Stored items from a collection
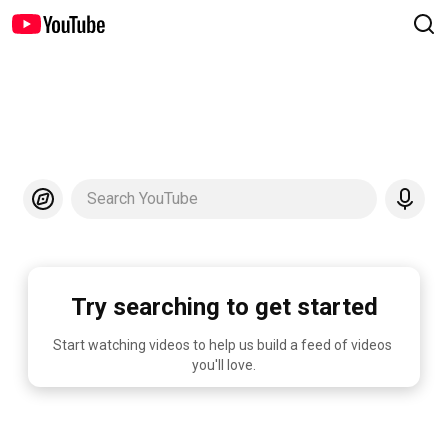
Search YouTube
Try searching to get started
Start watching videos to help us build a feed of videos 
you'll love.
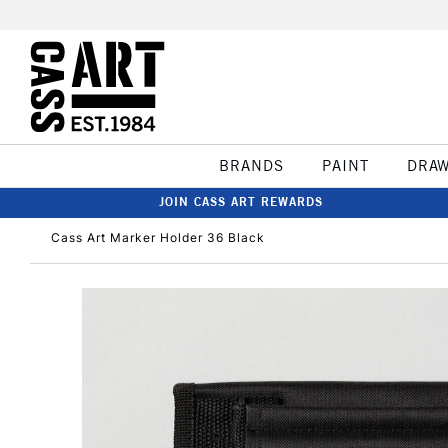
BRANDS
PAINT
DRA
JOIN CASS ART REWARDS
Cass Art Marker Holder 36 Black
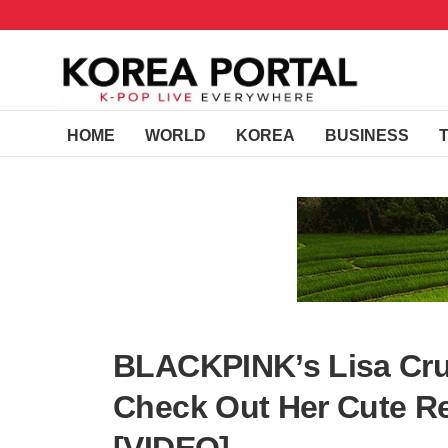
HOME
WORLD
KOREA
BUSINESS
BLACKPINK’s Lisa Cru
Check Out Her Cute R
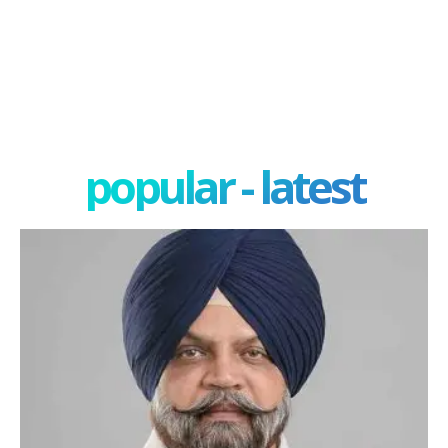
popular - latest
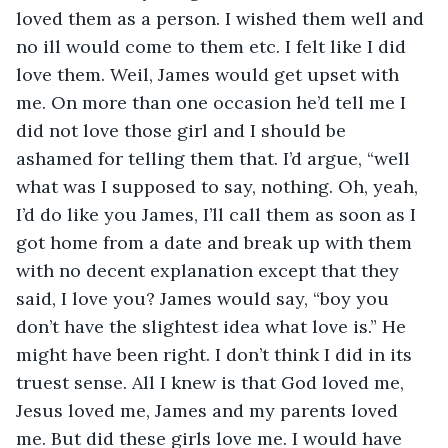
loved them as a person. I wished them well and 
no ill would come to them etc. I felt like I did 
love them. Weil, James would get upset with 
me. On more than one occasion he’d tell me I 
did not love those girl and I should be 
ashamed for telling them that. I’d argue, “well 
what was I supposed to say, nothing. Oh, yeah, 
I’d do like you James, I’ll call them as soon as I 
got home from a date and break up with them 
with no decent explanation except that they 
said, I love you? James would say, “boy you 
don’t have the slightest idea what love is.” He 
might have been right. I don’t think I did in its 
truest sense. All I knew is that God loved me, 
Jesus loved me, James and my parents loved 
me. But did these girls love me. I would have 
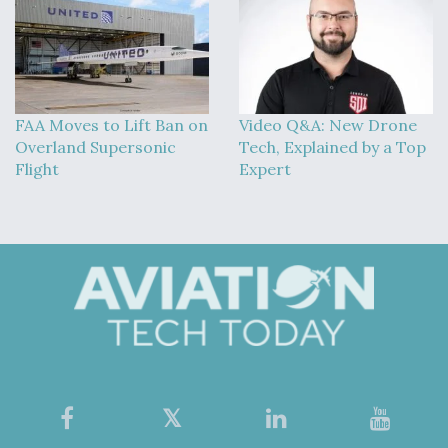
FAA Moves to Lift Ban on
Video Q&A: New Drone
Overland Supersonic
Tech, Explained by a Top
Flight
Expert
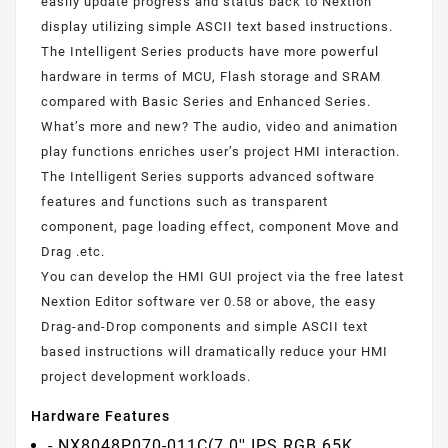
easily update progress and status back to Nextion
display utilizing simple ASCII text based instructions.
The Intelligent Series products have more powerful
hardware in terms of MCU, Flash storage and SRAM
compared with Basic Series and Enhanced Series.
What’s more and new? The audio, video and animation
play functions enriches user’s project HMI interaction.
The Intelligent Series supports advanced software
features and functions such as transparent
component, page loading effect, component Move and
Drag .etc.
You can develop the HMI GUI project via the free latest
Nextion Editor software ver 0.58 or above, the easy
Drag-and-Drop components and simple ASCII text
based instructions will dramatically reduce your HMI
project development workloads.
Hardware Features
- NX8048P070-011C(7.0'' IPS RGB 65K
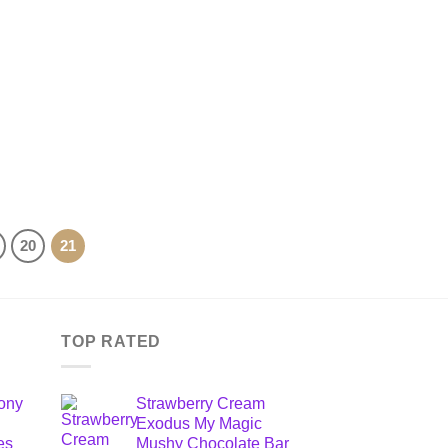
20
21
TOP RATED
ony
Strawberry Cream
Exodus My Magic
es
Mushy Chocolate Bar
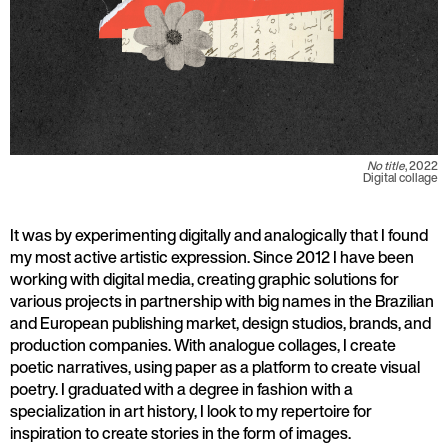
No title
, 2022
Digital collage
It was by experimenting digitally and analogically that I found
my most active artistic expression. Since 2012 I have been
working with digital media, creating graphic solutions for
various projects in partnership with big names in the Brazilian
and European publishing market, design studios, brands, and
production companies. With analogue collages, I create
poetic narratives, using paper as a platform to create visual
poetry. I graduated with a degree in fashion with a
specialization in art history, I look to my repertoire for
inspiration to create stories in the form of images.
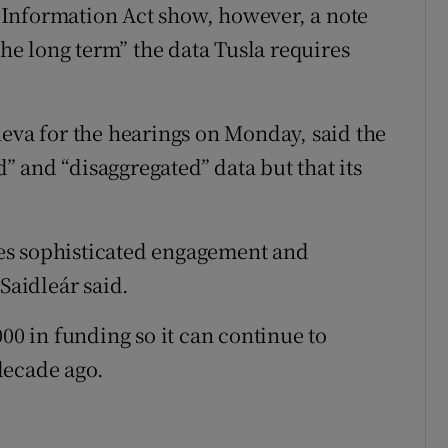
Information Act show, however, a note
the long term” the data Tusla requires
neva for the hearings on Monday, said the
 and “disaggregated” data but that its
ires sophisticated engagement and
Saidleár said.
000 in funding so it can continue to
decade ago.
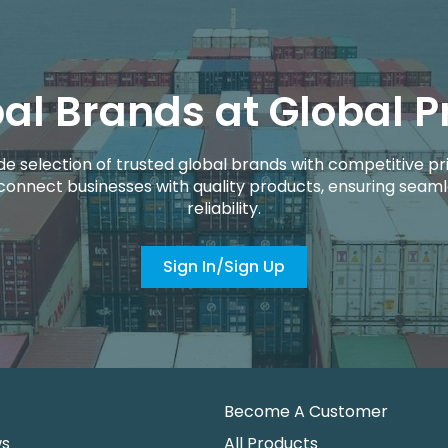
al Brands at Global P
de selection of trusted global brands with competitive pri
connect businesses with quality products, ensuring seaml
reliability.
Sign In/Sign Up
Become A Customer
ws
All Products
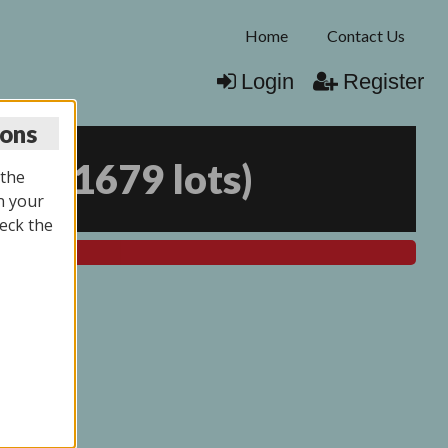
Home
Contact Us
Login
Register
ions
025
(
1679 lots
)
 the
n your
eck the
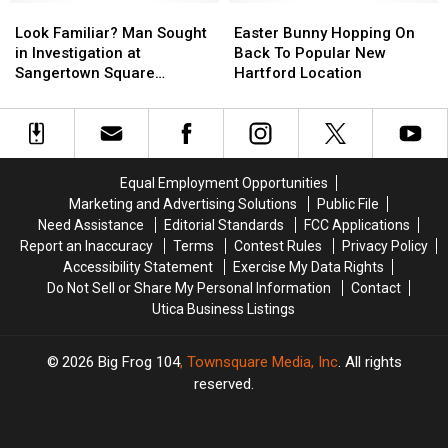
or-
or-
Look
Look
Open
Open
Easter
Easter
Treat
Treat
Familiar?
Familiar?
For
For
Bunny
Bunny
Look Familiar? Man Sought
Easter Bunny Hopping On
at
at
Man
Man
The
The
Hopping
Hopping
in Investigation at
Back To Popular New
This
This
Sought
Sought
Season
Season
On
On
Sangertown Square
Hartford Location
CNY
CNY
in
in
Back
Back
Retailer
Mall
Mall
Investigation
Investigation
To
To
at
at
Popular
Popular
Sangertown
Sangertown
New
New
Square
Square
Hartford
Hartford
Equal Employment Opportunities
Retailer
Retailer
Location
Location
Marketing and Advertising Solutions
Public File
Need Assistance
Editorial Standards
FCC Applications
Report an Inaccuracy
Terms
Contest Rules
Privacy Policy
Accessibility Statement
Exercise My Data Rights
Do Not Sell or Share My Personal Information
Contact
Utica Business Listings
2026
Big Frog 104
, Townsquare Media, Inc
. All rights
reserved.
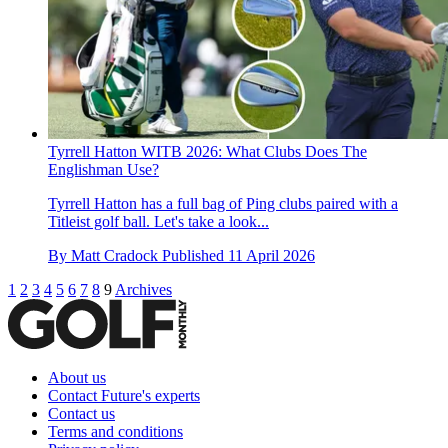
Tyrrell Hatton WITB 2026: What Clubs Does The
Englishman Use?
Tyrrell Hatton has a full bag of Ping clubs paired with a
Titleist golf ball. Let's take a look...
By
Matt Cradock
Published
11 April 2026
1
2
3
4
5
6
7
8
9
Archives
About us
Contact Future's experts
Contact us
Terms and conditions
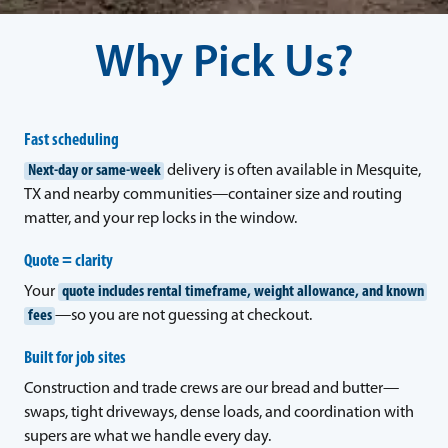
Why Pick Us?
Fast scheduling
Next-day or same-week
delivery is often available in Mesquite,
TX and nearby communities—container size and routing
matter, and your rep locks in the window.
Quote = clarity
Your
quote includes rental timeframe, weight allowance, and known
fees
—so you are not guessing at checkout.
Built for job sites
Construction and trade crews are our bread and butter—
swaps, tight driveways, dense loads, and coordination with
supers are what we handle every day.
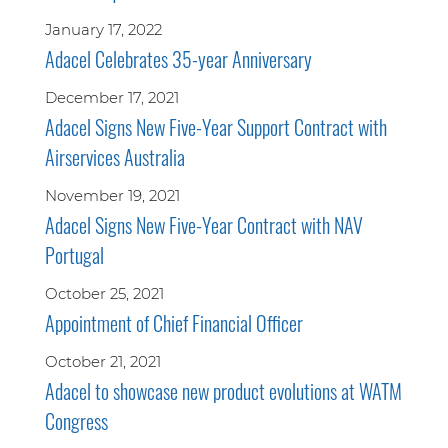
January 17, 2022
Adacel Celebrates 35-year Anniversary
December 17, 2021
Adacel Signs New Five-Year Support Contract with
Airservices Australia
November 19, 2021
Adacel Signs New Five-Year Contract with NAV
Portugal
October 25, 2021
Appointment of Chief Financial Officer
October 21, 2021
Adacel to showcase new product evolutions at WATM
Congress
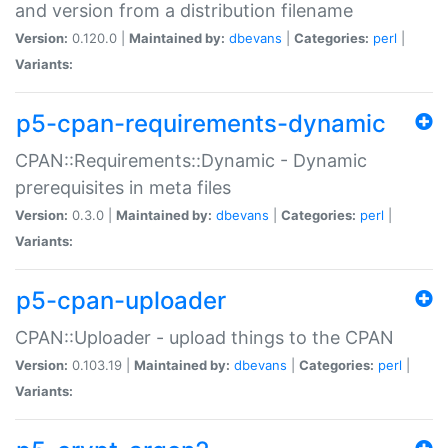
and version from a distribution filename
Version:
0.120.0 |
Maintained by:
dbevans
|
Categories:
perl
|
Variants:
p5-cpan-requirements-dynamic
CPAN::Requirements::Dynamic - Dynamic
prerequisites in meta files
Version:
0.3.0 |
Maintained by:
dbevans
|
Categories:
perl
|
Variants:
p5-cpan-uploader
CPAN::Uploader - upload things to the CPAN
Version:
0.103.19 |
Maintained by:
dbevans
|
Categories:
perl
|
Variants:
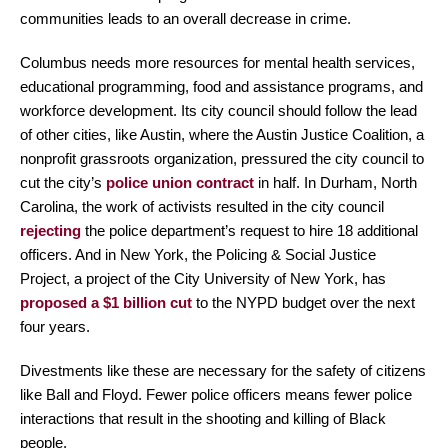
communities leads to an overall decrease in crime.
Columbus needs more resources for mental health services,
educational programming, food and assistance programs, and
workforce development. Its city council should follow the lead
of other cities, like Austin, where the Austin Justice Coalition, a
nonprofit grassroots organization, pressured the city council to
cut the city’s
police union contract
in half. In Durham, North
Carolina, the work of activists resulted in the city council
rejecting
the police department’s request to hire 18 additional
officers. And in New York, the Policing & Social Justice
Project, a project of the City University of New York, has
proposed a $1 billion cut
to the NYPD budget over the next
four years.
Divestments like these are necessary for the safety of citizens
like Ball and Floyd. Fewer police officers means fewer police
interactions that result in the shooting and killing of Black
people.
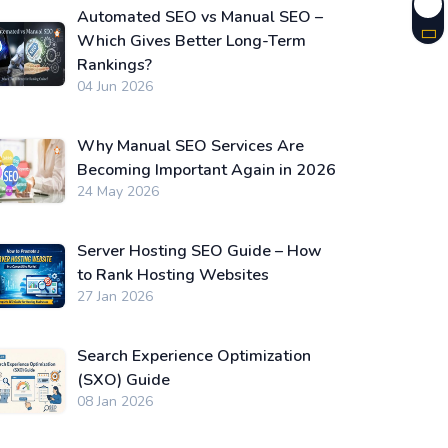
Automated SEO vs Manual SEO –
Which Gives Better Long-Term
Rankings?
04 Jun 2026
Why Manual SEO Services Are
Becoming Important Again in 2026
24 May 2026
Server Hosting SEO Guide – How
to Rank Hosting Websites
27 Jan 2026
Search Experience Optimization
(SXO) Guide
08 Jan 2026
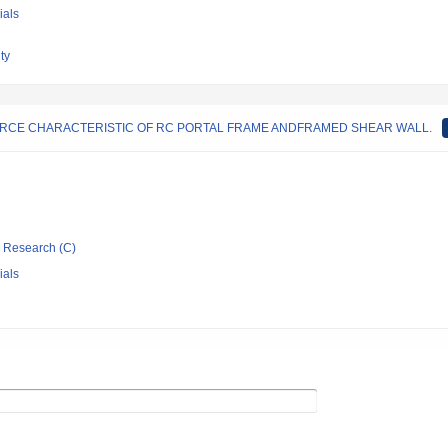
ials
ty
ORCE CHARACTERISTIC OF RC PORTAL FRAME ANDFRAMED SHEAR WALL.
ic Research (C)
ials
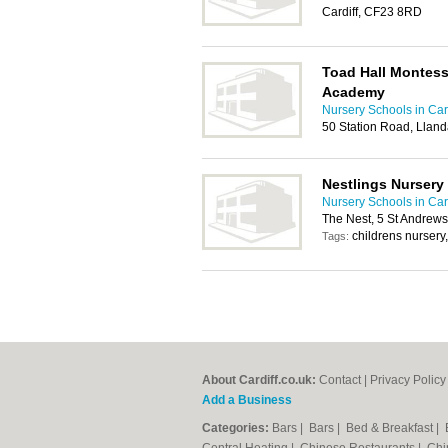
Cardiff, CF23 8RD
Toad Hall Montess
Academy
Nursery Schools in Card
50 Station Road, Llanda
Nestlings Nursery
Nursery Schools in Card
The Nest, 5 St Andrews
childrens nursery
Tags:
About Cardiff.co.uk:
Contact
|
Privacy Policy
Add a Business
Categories:
Bars
|
Bars
|
Bed & Breakfast
|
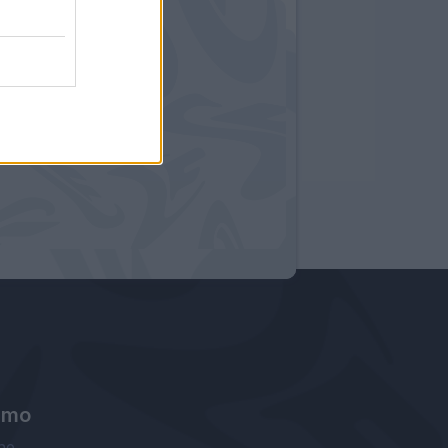
amo
ne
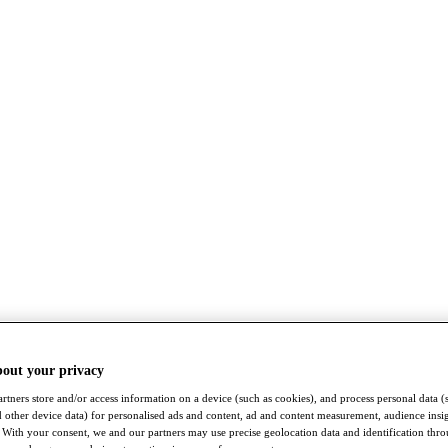
bout your privacy
rtners store and/or access information on a device (such as cookies), and process personal data (
nd other device data) for personalised ads and content, ad and content measurement, audience insi
With your consent, we and our partners may use precise geolocation data and identification thr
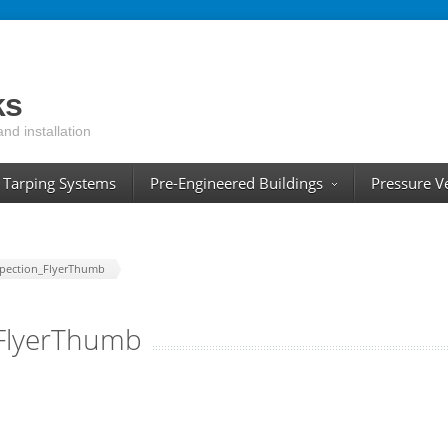
ks
and installation
Tarping Systems
Pre-Engineered Buildings
Pressure V
spection_FlyerThumb
_FlyerThumb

## PROBLEM TO SOLVE
Filter the entries above and return only the lines holding "communities".

## TASK SOLUTION
TX and nearby communities—container size and routing
communities leads to an overall decrease in crime.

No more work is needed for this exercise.